What you return must be exactly the lines running from the one with "Usually, a strong" to the end of the data below, inclusive, and nothing more.
··· SOURCE DATA
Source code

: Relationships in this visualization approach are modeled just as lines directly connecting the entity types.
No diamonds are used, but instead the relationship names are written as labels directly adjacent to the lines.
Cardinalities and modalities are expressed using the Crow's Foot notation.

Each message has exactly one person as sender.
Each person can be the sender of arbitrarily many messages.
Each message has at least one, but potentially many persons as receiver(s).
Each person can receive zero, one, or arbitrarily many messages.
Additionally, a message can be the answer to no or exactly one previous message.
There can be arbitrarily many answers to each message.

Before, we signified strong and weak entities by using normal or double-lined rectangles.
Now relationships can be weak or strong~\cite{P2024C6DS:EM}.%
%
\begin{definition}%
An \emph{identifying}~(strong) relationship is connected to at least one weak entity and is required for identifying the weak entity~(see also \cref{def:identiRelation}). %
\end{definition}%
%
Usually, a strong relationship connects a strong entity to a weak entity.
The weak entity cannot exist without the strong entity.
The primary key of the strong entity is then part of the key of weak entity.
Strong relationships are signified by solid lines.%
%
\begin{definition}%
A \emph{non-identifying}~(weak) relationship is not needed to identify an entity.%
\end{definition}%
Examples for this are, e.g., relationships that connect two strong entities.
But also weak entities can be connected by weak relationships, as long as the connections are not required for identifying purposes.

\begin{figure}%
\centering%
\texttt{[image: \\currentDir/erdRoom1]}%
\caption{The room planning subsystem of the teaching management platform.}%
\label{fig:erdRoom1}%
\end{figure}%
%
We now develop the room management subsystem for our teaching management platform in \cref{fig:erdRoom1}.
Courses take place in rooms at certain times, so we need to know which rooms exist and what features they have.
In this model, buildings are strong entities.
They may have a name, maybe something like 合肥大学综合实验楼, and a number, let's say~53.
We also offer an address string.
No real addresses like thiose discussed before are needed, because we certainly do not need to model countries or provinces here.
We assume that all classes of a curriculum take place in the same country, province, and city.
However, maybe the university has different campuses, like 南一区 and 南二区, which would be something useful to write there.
······
# FINAL ANSWER:
Usually, a strong relationship connects a strong entity to a weak entity.
The weak entity cannot exist without the strong entity.
The primary key of the strong entity is then part of the key of weak entity.
Strong relationships are signified by solid lines.%
%
\begin{definition}%
A \emph{non-identifying}~(weak) relationship is not needed to identify an entity.%
\end{definition}%
Examples for this are, e.g., relationships that connect two strong entities.
But also weak entities can be connected by weak relationships, as long as the connections are not required for identifying purposes.

\begin{figure}%
\centering%
\texttt{[image: \\currentDir/erdRoom1]}%
\caption{The room planning subsystem of the teaching management platform.}%
\label{fig:erdRoom1}%
\end{figure}%
%
We now develop the room management subsystem for our teaching management platform in \cref{fig:erdRoom1}.
Courses take place in rooms at certain times, so we need to know which rooms exist and what features they have.
In this model, buildings are strong entities.
They may have a name, maybe something like 合肥大学综合实验楼, and a number, let's say~53.
We also offer an address string.
No real addresses like thiose discussed before are needed, because we certainly do not need to model countries or provinces here.
We assume that all classes of a curriculum take place in the same country, province, and city.
However, maybe the university has different campuses, like 南一区 and 南二区, which would be something useful to write there.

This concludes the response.